Exercise directions:
When you write out the records, keep every line exactly as it is.

Data for processing:

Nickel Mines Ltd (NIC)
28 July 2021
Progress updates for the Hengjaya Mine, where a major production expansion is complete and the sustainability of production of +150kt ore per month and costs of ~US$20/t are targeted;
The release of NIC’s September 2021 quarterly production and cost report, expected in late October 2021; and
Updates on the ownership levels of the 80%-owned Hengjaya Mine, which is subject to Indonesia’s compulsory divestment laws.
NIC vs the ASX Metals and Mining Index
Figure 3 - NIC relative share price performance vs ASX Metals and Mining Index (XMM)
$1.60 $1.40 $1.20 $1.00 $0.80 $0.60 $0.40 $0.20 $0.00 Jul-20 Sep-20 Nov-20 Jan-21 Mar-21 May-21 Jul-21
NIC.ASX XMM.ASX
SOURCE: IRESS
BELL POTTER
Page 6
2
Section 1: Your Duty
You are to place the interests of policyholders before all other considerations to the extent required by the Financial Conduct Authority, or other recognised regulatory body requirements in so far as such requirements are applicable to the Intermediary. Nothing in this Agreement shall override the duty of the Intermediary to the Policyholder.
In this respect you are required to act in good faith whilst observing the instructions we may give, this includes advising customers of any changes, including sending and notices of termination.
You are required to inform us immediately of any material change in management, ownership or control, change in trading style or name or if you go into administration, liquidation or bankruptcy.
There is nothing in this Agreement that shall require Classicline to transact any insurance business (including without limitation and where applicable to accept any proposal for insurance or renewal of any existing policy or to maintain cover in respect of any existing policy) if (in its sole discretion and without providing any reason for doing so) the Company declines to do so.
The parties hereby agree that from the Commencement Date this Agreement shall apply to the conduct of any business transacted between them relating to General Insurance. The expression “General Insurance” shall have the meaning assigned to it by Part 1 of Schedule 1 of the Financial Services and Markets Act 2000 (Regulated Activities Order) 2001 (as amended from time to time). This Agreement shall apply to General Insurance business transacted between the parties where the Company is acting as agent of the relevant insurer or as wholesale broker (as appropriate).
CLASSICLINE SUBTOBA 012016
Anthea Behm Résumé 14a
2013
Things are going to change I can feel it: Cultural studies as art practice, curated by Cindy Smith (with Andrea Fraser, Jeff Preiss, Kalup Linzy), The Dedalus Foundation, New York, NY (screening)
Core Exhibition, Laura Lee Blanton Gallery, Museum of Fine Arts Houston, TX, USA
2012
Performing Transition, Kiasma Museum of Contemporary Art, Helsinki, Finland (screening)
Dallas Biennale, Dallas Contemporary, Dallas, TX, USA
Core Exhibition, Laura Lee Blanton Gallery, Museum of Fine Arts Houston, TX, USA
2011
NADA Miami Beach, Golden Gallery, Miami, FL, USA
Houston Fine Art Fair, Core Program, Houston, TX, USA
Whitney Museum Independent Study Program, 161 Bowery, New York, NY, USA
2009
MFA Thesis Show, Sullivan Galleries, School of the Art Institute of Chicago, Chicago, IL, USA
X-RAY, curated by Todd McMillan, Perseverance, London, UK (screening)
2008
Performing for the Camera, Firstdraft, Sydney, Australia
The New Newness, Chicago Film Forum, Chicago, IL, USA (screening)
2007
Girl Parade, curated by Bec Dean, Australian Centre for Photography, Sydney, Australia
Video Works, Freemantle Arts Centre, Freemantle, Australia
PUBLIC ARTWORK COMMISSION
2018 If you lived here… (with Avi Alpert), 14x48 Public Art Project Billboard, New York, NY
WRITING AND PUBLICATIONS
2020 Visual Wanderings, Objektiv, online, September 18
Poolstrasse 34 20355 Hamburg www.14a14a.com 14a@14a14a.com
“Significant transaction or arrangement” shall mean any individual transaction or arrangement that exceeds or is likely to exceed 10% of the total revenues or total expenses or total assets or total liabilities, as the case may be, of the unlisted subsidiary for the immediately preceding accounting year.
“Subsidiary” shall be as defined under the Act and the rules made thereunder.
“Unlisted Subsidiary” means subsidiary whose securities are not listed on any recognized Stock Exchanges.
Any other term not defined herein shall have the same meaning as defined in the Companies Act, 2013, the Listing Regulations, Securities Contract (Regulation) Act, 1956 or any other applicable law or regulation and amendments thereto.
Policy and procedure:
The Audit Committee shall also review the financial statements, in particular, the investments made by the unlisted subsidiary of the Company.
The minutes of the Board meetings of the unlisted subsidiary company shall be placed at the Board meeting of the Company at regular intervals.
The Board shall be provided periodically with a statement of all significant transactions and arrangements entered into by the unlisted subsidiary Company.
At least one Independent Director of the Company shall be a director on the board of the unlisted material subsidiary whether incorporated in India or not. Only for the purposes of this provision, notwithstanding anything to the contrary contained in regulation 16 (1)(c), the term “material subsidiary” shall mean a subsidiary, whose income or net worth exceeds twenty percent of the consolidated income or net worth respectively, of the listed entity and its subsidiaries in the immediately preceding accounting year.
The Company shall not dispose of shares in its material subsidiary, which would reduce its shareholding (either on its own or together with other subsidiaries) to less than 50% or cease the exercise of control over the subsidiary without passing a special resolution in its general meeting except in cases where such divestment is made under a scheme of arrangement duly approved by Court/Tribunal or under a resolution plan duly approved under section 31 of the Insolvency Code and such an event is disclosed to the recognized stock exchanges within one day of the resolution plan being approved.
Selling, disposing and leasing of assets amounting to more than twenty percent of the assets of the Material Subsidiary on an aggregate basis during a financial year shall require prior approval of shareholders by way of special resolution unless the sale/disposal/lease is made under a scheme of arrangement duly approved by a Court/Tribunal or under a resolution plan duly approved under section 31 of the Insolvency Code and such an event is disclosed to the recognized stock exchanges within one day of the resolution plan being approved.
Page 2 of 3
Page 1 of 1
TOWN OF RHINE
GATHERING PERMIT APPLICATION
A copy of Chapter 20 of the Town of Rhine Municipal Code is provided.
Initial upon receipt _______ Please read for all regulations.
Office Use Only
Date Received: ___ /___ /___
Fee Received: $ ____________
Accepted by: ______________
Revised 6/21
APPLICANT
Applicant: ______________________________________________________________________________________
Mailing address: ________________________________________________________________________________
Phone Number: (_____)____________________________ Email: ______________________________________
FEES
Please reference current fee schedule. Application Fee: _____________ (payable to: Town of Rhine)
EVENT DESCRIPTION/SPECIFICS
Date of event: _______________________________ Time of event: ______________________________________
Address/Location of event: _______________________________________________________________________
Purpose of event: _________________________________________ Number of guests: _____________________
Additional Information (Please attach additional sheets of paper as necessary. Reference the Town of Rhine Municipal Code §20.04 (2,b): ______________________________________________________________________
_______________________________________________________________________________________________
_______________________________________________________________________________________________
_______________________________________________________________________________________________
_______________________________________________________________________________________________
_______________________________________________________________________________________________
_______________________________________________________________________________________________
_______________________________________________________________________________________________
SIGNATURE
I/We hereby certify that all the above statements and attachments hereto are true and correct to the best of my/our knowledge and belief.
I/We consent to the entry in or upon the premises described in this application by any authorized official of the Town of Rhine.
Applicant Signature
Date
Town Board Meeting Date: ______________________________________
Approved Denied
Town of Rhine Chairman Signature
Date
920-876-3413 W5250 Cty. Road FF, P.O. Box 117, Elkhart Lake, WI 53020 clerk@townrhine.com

Output for this task:
Nickel Mines Ltd (NIC)
28 July 2021
Progress updates for the Hengjaya Mine, where a major production expansion is complete and the sustainability of production of +150kt ore per month and costs of ~US$20/t are targeted;
The release of NIC’s September 2021 quarterly production and cost report, expected in late October 2021; and
Updates on the ownership levels of the 80%-owned Hengjaya Mine, which is subject to Indonesia’s compulsory divestment laws.
NIC vs the ASX Metals and Mining Index
Figure 3 - NIC relative share price performance vs ASX Metals and Mining Index (XMM)
$1.60 $1.40 $1.20 $1.00 $0.80 $0.60 $0.40 $0.20 $0.00 Jul-20 Sep-20 Nov-20 Jan-21 Mar-21 May-21 Jul-21
NIC.ASX XMM.ASX
SOURCE: IRESS
BELL POTTER
Page 6
2
Section 1: Your Duty
You are to place the interests of policyholders before all other considerations to the extent required by the Financial Conduct Authority, or other recognised regulatory body requirements in so far as such requirements are applicable to the Intermediary. Nothing in this Agreement shall override the duty of the Intermediary to the Policyholder.
In this respect you are required to act in good faith whilst observing the instructions we may give, this includes advising customers of any changes, including sending and notices of termination.
You are required to inform us immediately of any material change in management, ownership or control, change in trading style or name or if you go into administration, liquidation or bankruptcy.
There is nothing in this Agreement that shall require Classicline to transact any insurance business (including without limitation and where applicable to accept any proposal for insurance or renewal of any existing policy or to maintain cover in respect of any existing policy) if (in its sole discretion and without providing any reason for doing so) the Company declines to do so.
The parties hereby agree that from the Commencement Date this Agreement shall apply to the conduct of any business transacted between them relating to General Insurance. The expression “General Insurance” shall have the meaning assigned to it by Part 1 of Schedule 1 of the Financial Services and Markets Act 2000 (Regulated Activities Order) 2001 (as amended from time to time). This Agreement shall apply to General Insurance business transacted between the parties where the Company is acting as agent of the relevant insurer or as wholesale broker (as appropriate).
CLASSICLINE SUBTOBA 012016
Anthea Behm Résumé 14a
2013
Things are going to change I can feel it: Cultural studies as art practice, curated by Cindy Smith (with Andrea Fraser, Jeff Preiss, Kalup Linzy), The Dedalus Foundation, New York, NY (screening)
Core Exhibition, Laura Lee Blanton Gallery, Museum of Fine Arts Houston, TX, USA
2012
Performing Transition, Kiasma Museum of Contemporary Art, Helsinki, Finland (screening)
Dallas Biennale, Dallas Contemporary, Dallas, TX, USA
Core Exhibition, Laura Lee Blanton Gallery, Museum of Fine Arts Houston, TX, USA
2011
NADA Miami Beach, Golden Gallery, Miami, FL, USA
Houston Fine Art Fair, Core Program, Houston, TX, USA
Whitney Museum Independent Study Program, 161 Bowery, New York, NY, USA
2009
MFA Thesis Show, Sullivan Galleries, School of the Art Institute of Chicago, Chicago, IL, USA
X-RAY, curated by Todd McMillan, Perseverance, London, UK (screening)
2008
Performing for the Camera, Firstdraft, Sydney, Australia
The New Newness, Chicago Film Forum, Chicago, IL, USA (screening)
2007
Girl Parade, curated by Bec Dean, Australian Centre for Photography, Sydney, Australia
Video Works, Freemantle Arts Centre, Freemantle, Australia
PUBLIC ARTWORK COMMISSION
2018 If you lived here… (with Avi Alpert), 14x48 Public Art Project Billboard, New York, NY
WRITING AND PUBLICATIONS
2020 Visual Wanderings, Objektiv, online, September 18
Poolstrasse 34 20355 Hamburg www.14a14a.com 14a@14a14a.com
“Significant transaction or arrangement” shall mean any individual transaction or arrangement that exceeds or is likely to exceed 10% of the total revenues or total expenses or total assets or total liabilities, as the case may be, of the unlisted subsidiary for the immediately preceding accounting year.
“Subsidiary” shall be as defined under the Act and the rules made thereunder.
“Unlisted Subsidiary” means subsidiary whose securities are not listed on any recognized Stock Exchanges.
Any other term not defined herein shall have the same meaning as defined in the Companies Act, 2013, the Listing Regulations, Securities Contract (Regulation) Act, 1956 or any other applicable law or regulation and amendments thereto.
Policy and procedure:
The Audit Committee shall also review the financial statements, in particular, the investments made by the unlisted subsidiary of the Company.
The minutes of the Board meetings of the unlisted subsidiary company shall be placed at the Board meeting of the Company at regular intervals.
The Board shall be provided periodically with a statement of all significant transactions and arrangements entered into by the unlisted subsidiary Company.
At least one Independent Director of the Company shall be a director on the board of the unlisted material subsidiary whether incorporated in India or not. Only for the purposes of this provision, notwithstanding anything to the contrary contained in regulation 16 (1)(c), the term “material subsidiary” shall mean a subsidiary, whose income or net worth exceeds twenty percent of the consolidated income or net worth respectively, of the listed entity and its subsidiaries in the immediately preceding accounting year.
The Company shall not dispose of shares in its material subsidiary, which would reduce its shareholding (either on its own or together with other subsidiaries) to less than 50% or cease the exercise of control over the subsidiary without passing a special resolution in its general meeting except in cases where such divestment is made under a scheme of arrangement duly approved by Court/Tribunal or under a resolution plan duly approved under section 31 of the Insolvency Code and such an event is disclosed to the recognized stock exchanges within one day of the resolution plan being approved.
Selling, disposing and leasing of assets amounting to more than twenty percent of the assets of the Material Subsidiary on an aggregate basis during a financial year shall require prior approval of shareholders by way of special resolution unless the sale/disposal/lease is made under a scheme of arrangement duly approved by a Court/Tribunal or under a resolution plan duly approved under section 31 of the Insolvency Code and such an event is disclosed to the recognized stock exchanges within one day of the resolution plan being approved.
Page 2 of 3
Page 1 of 1
TOWN OF RHINE
GATHERING PERMIT APPLICATION
A copy of Chapter 20 of the Town of Rhine Municipal Code is provided.
Initial upon receipt _______ Please read for all regulations.
Office Use Only
Date Received: ___ /___ /___
Fee Received: $ ____________
Accepted by: ______________
Revised 6/21
APPLICANT
Applicant: ______________________________________________________________________________________
Mailing address: ________________________________________________________________________________
Phone Number: (_____)____________________________ Email: ______________________________________
FEES
Please reference current fee schedule. Application Fee: _____________ (payable to: Town of Rhine)
EVENT DESCRIPTION/SPECIFICS
Date of event: _______________________________ Time of event: ______________________________________
Address/Location of event: _______________________________________________________________________
Purpose of event: _________________________________________ Number of guests: _____________________
Additional Information (Please attach additional sheets of paper as necessary. Reference the Town of Rhine Municipal Code §20.04 (2,b): ______________________________________________________________________
_______________________________________________________________________________________________
_______________________________________________________________________________________________
_______________________________________________________________________________________________
_______________________________________________________________________________________________
_______________________________________________________________________________________________
_______________________________________________________________________________________________
_______________________________________________________________________________________________
SIGNATURE
I/We hereby certify that all the above statements and attachments hereto are true and correct to the best of my/our knowledge and belief.
I/We consent to the entry in or upon the premises described in this application by any authorized official of the Town of Rhine.
Applicant Signature
Date
Town Board Meeting Date: ______________________________________
Approved Denied
Town of Rhine Chairman Signature
Date
920-876-3413 W5250 Cty. Road FF, P.O. Box 117, Elkhart Lake, WI 53020 clerk@townrhine.com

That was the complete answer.